Kevin and Joe head out on the river by boat, and come across Judge and Foley's corpses. Joe lures the crocodile to them and fires a gun at it to no avail. He jumps on the creature's back to stab it, and is taken underwater. Kevin returns to Joe's house and retrieves Mark. The two journey back out into the swamp, where the crocodile attacks the boat. A bloodied Joe calls out to Kevin from the shore, telling him to use the disconnected boat propeller to kill the creature. Kevin activates the propeller and throws it into the crocodile's mouth, causing the creature to explode. The three men depart, sailing past a crocodile egg that begins to hatch.

== Cast ==
- Anthony Crenna as Kevin
- Julian Hampton as Mark
- John Harper as Bob
- Sherrie Rose as Pamela
- Ann Douglas as Jennifer
- Thomas Moore as Joe
- Van Johnson as Judge
- Wohrman Williams as Foley

==Production==
Killer Crocodile was shot back-to-back with its sequel Killer Crocodile 2 in the Dominican Republic. It was filmed on 35 mm film.

==Reception==
In 2003, author Scott Aaron Stine criticized the film's score as derivative of the music in Jaws while commending the design of the crocodile, and wrote: "Having seen just about every killer animal film ever made, I actually found Killer Crocodile to be much better than expected, if only because of some good performances and an engaging storyline."

In 2019, Anthony Arrigo of Dread Central gave Killer Crocodile a score of 2.5/5 stars, similarly characterizing its score as "sound[ing] like [Ortolani] was directed to copy John Williams' legendary two-note motif", and writing that, "Killer Crocodile delivers by sheer force of will, packing as much insanity as possible into 94 minutes and hoping audiences will be too inundated with processing the craziness to notice there's only a threadbare plot holding everything together. Fans of killer crocodile movies, yea, you're gonna want this one."
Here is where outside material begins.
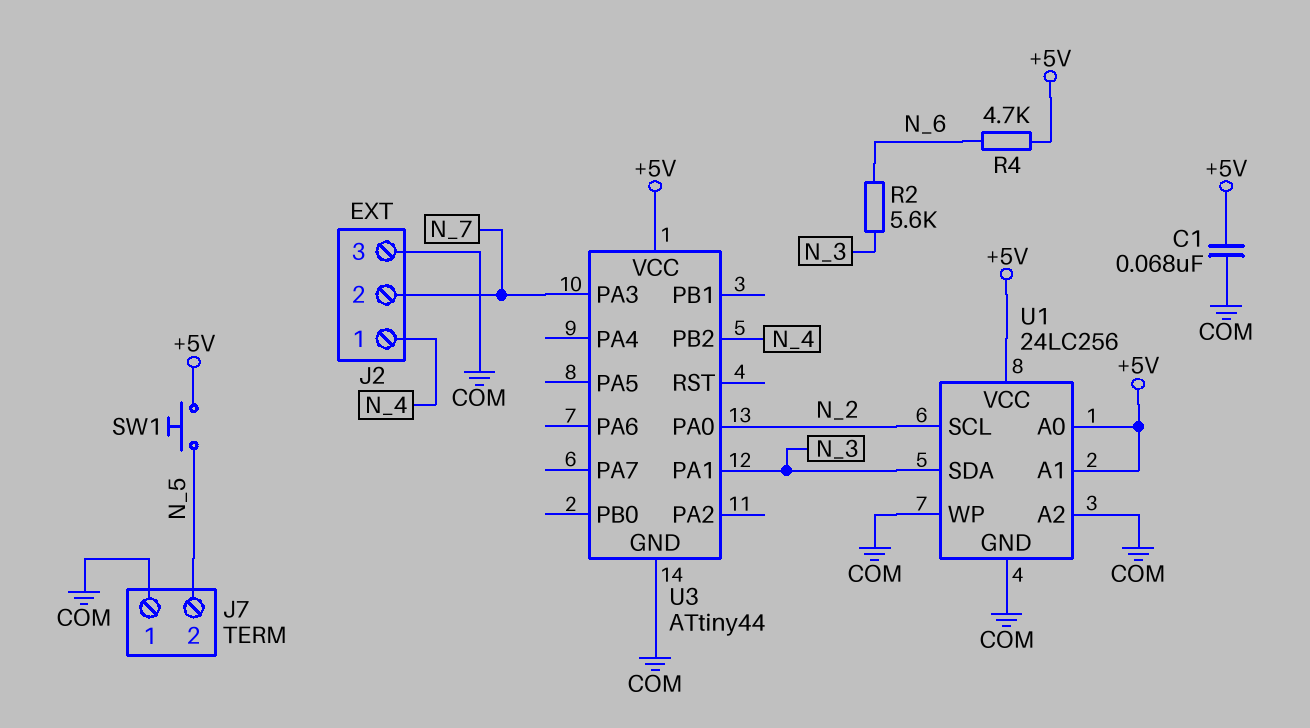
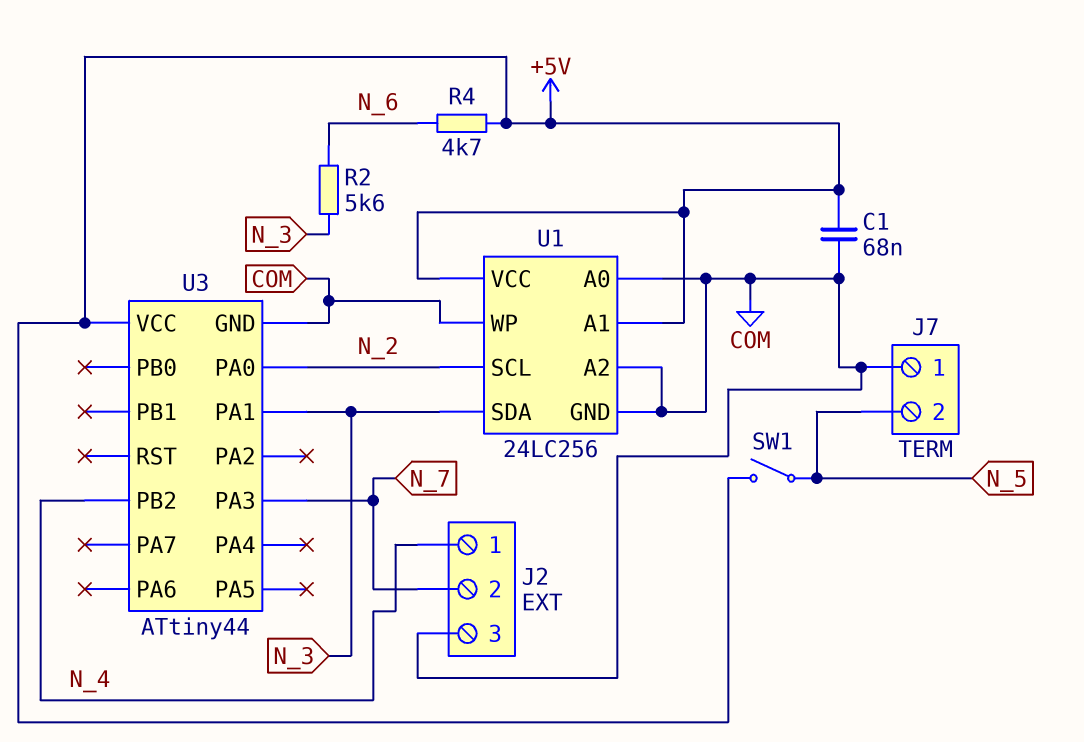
SW1: button (+5V, N_5) -> switch (+5V, N_5)
U1 pin A0: +5V -> COM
In a 2022 review of both Killer Crocodile and its sequel, Bloody Disgustings Paul Lê wrote that the first film "admittedly adds nothing new to its respective subgenre. Merciful and curious B-movie seekers, however, are sure to find enjoyment in this schlocky series. Ardent creature-feature fans are in the same boat; they can hardly pass up such a middling but entertaining croc flick."

==Home media==
A 2K restoration of Killer Crocodile was released on Blu-ray in the U.S. on September 24, 2019, by Severin Films. Severin issued both a standard Blu-ray edition of the film, as well as a limited edition 2-disc release containing Blu-rays of both Killer Crocodile and Killer Crocodile 2. Both films are available for streaming on Tubi.